Did you Know there's a NIST for that?

Free Guidelines to Secure Your Wi-Fi Network

As a Network/Wi-Fi Engineer, you often hear acronyms like IEEE, NIST, and IETF. These groups are composed of incredibly smart individuals who have made significant contributions to the world. Sometimes I think, 'I'll read an IEEE standard someday.' I've seen occasional jobs that pay you to do just that, and I think that would be cool (though I’ve got a good gig).

I've been studying for the Cisco CyberOps exam because I believe the Cisco exam and the GIAC GEC cover essential computing security standards that should be well-known by IT professionals. Cisco offered the CyberOps course for free on CiscoU for a limited time, and I decided it was the perfect opportunity to get certified. If you're not signed up for CiscoU, you should consider it. CiscoU offers free training, and occasionally they provide courses for certification renewals that are quite valuable. I bought the book, CCNA Cyber Ops Associate CBROPS 200-201 Official Cert Guide, by Omar Santos (Copyright 2021), as I wanted more material (and can no longer access the free content).

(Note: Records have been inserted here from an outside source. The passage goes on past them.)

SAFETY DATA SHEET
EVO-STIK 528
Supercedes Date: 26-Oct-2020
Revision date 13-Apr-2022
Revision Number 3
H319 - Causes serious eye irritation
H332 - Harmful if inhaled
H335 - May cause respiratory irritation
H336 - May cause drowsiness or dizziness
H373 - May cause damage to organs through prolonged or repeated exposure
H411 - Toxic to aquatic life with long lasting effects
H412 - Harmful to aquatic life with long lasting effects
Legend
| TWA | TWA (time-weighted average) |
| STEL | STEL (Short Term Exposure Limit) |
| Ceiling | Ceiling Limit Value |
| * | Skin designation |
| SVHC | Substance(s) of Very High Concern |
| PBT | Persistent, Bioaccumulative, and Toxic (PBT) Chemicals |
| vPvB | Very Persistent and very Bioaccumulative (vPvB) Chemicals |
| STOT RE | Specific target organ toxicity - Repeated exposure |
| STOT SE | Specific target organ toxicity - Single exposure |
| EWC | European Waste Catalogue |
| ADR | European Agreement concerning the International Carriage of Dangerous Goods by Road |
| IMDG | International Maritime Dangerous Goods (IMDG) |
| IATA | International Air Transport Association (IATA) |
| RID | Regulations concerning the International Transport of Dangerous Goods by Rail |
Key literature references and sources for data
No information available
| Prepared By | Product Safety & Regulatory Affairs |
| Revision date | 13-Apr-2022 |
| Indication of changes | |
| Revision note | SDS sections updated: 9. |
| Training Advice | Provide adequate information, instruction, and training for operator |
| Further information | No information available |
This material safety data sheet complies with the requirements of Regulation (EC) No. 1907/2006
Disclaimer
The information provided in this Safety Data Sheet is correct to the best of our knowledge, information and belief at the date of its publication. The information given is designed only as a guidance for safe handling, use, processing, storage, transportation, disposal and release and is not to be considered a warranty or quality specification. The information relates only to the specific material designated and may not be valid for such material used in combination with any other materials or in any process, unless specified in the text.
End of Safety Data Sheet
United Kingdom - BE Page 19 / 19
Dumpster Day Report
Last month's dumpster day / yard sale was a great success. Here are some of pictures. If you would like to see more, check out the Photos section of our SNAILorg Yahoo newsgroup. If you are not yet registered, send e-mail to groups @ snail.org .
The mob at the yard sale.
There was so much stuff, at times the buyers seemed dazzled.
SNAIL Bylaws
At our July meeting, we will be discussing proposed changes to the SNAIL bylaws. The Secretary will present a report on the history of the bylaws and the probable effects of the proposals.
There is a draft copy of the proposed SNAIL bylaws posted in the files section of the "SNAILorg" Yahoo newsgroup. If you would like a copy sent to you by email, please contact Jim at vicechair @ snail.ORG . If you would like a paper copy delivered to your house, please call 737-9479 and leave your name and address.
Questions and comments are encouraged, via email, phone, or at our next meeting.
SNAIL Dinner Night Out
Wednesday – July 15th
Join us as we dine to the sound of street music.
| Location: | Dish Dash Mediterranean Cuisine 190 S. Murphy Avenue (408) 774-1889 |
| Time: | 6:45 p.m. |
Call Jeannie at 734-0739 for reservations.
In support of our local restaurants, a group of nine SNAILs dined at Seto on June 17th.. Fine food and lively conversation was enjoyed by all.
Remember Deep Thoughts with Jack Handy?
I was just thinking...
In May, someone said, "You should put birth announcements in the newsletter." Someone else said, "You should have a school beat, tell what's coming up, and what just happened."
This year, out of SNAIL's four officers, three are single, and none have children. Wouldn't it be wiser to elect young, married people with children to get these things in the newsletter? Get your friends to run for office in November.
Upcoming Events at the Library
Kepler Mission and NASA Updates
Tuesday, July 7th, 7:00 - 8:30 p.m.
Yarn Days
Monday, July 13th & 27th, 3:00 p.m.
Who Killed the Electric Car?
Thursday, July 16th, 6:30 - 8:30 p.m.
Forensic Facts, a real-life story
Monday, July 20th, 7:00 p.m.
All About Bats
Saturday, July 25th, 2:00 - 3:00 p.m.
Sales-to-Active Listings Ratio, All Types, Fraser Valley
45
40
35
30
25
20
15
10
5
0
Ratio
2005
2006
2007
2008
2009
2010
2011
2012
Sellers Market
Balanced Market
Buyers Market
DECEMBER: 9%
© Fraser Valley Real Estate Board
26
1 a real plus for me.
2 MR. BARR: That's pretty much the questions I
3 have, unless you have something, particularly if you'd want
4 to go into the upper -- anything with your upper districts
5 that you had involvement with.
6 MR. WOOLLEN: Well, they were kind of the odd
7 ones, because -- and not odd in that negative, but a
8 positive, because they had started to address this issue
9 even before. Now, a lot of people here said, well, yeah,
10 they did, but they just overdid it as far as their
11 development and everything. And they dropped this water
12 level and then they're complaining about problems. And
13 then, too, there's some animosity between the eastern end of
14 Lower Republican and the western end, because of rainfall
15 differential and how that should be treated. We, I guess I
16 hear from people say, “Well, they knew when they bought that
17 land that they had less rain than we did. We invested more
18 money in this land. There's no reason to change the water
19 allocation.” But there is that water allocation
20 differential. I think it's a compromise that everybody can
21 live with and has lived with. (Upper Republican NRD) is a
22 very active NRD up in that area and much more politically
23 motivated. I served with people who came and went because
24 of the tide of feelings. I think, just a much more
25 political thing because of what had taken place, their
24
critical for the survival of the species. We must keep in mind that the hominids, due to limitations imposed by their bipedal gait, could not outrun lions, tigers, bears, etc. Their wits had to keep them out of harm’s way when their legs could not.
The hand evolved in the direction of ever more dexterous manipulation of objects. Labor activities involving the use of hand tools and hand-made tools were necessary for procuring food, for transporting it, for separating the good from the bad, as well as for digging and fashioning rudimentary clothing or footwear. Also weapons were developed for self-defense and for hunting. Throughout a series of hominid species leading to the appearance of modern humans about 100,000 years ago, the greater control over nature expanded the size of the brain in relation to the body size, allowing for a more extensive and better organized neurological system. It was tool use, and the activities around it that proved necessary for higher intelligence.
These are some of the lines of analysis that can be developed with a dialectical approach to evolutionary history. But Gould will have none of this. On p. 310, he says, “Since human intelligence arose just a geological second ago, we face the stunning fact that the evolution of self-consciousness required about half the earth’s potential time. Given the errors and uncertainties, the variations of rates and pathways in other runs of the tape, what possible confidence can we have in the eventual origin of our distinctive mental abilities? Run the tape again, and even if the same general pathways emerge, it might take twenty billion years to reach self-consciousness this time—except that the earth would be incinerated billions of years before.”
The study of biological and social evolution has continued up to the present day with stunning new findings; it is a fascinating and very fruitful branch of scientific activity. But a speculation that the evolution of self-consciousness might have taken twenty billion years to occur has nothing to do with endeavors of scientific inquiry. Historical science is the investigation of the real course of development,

As a Principal WiFi Engineer, I was particularly excited about Chapter 7, "Introduction to Security Operations Management," because it references NIST SP 800-124, which identifies threats to organizations due to the use of mobile devices. This information is invaluable. I've been working to find the right words and examples to explain to clients why it's not advisable to allow phone devices to connect to their corporate SSID due to the promiscuous nature of such devices. Omar's book highlights the need for mobility management due to the nature of mobile devices, including:

• Lack of physical security controls

• Use of untrusted devices

• Use of untrusted networks

• Use of untrusted applications

• Interaction with other systems

• Use of untrusted content

• Use of location services

Wow, that is helpful! I've wondered what other wireless NIST documents are out there, ready to assist me in securing wireless environments. I searched- and BAM! Here are some key NIST publications related to wireless security:

• NIST Special Publication (SP) 800-124: Secure Mobility

• NIST SP 800-153: Guidelines for Securing Wireless Local Area Networks (WLANs)

• NIST SP 800-97: Establishing Wireless Robust Security Networks: A Guide to IEEE 802.11i

• NISTIR 8259 Series: Foundational cybersecurity activities for IoT device manufacturers

• NIST SP 800-213 Series: IoT device cybersecurity guidance for the federal government, including catalogs of cybersecurity requirements

• NISTIR 8425: Consumer IoT product security

• NIST SP 800-48: Wireless Network Security: 802.11, Bluetooth, and Handheld Devices

• NIST SP 1800-33A: 5G Cybersecurity Volume A (draft executive summary released, focused on 5G cybersecurity practice guides)

With all this rich information, for those new to NIST, here's a quick introduction (Generated by Gemini AI):

The National Institute of Standards and Technology (NIST) is a non-regulatory agency within the U.S. Department of Commerce. Its core mission revolves around promoting U.S. innovation and industrial competitiveness by advancing measurement science, standards, and technology. NIST plays a crucial role in developing and providing standards, measurements, and technology essential for various industries, government agencies, and scientific communities. It aims to enhance productivity, facilitate trade, and improve the quality of life.

Key Functions:

• Measurement Science: NIST conducts research to advance measurement science, ensuring accuracy and reliability in various fields.

• Standards Development: NIST develops and promotes standards used in various industries, including information technology and cybersecurity.

• Technology Development: NIST conducts research and develops technologies that contribute to U.S. economic growth and national security.

• Cybersecurity Role: NIST is particularly well-known for its work in cybersecurity. It develops frameworks, guidelines, and standards that help organizations manage and mitigate cybersecurity risks. The NIST Cybersecurity Framework is a widely recognized and adopted set of best practices for cybersecurity. NIST also publishes a large number of special publications, the 800 series, which provide guidance on many cybersecurity topics.

• Impact: NIST's work significantly impacts various aspects of modern life, from the accuracy of measurements in manufacturing to the security of information systems. In essence, NIST is a vital organization that contributes to the advancement of technology and the improvement of standards, with a strong emphasis on cybersecurity.

Now that I have all my summer reading in order, did I miss a technology you're looking to secure, like end compute devices? There's a NIST publication for that. Lesson learned—check NIST; they've likely already provided technical assistance documents to aid in your work.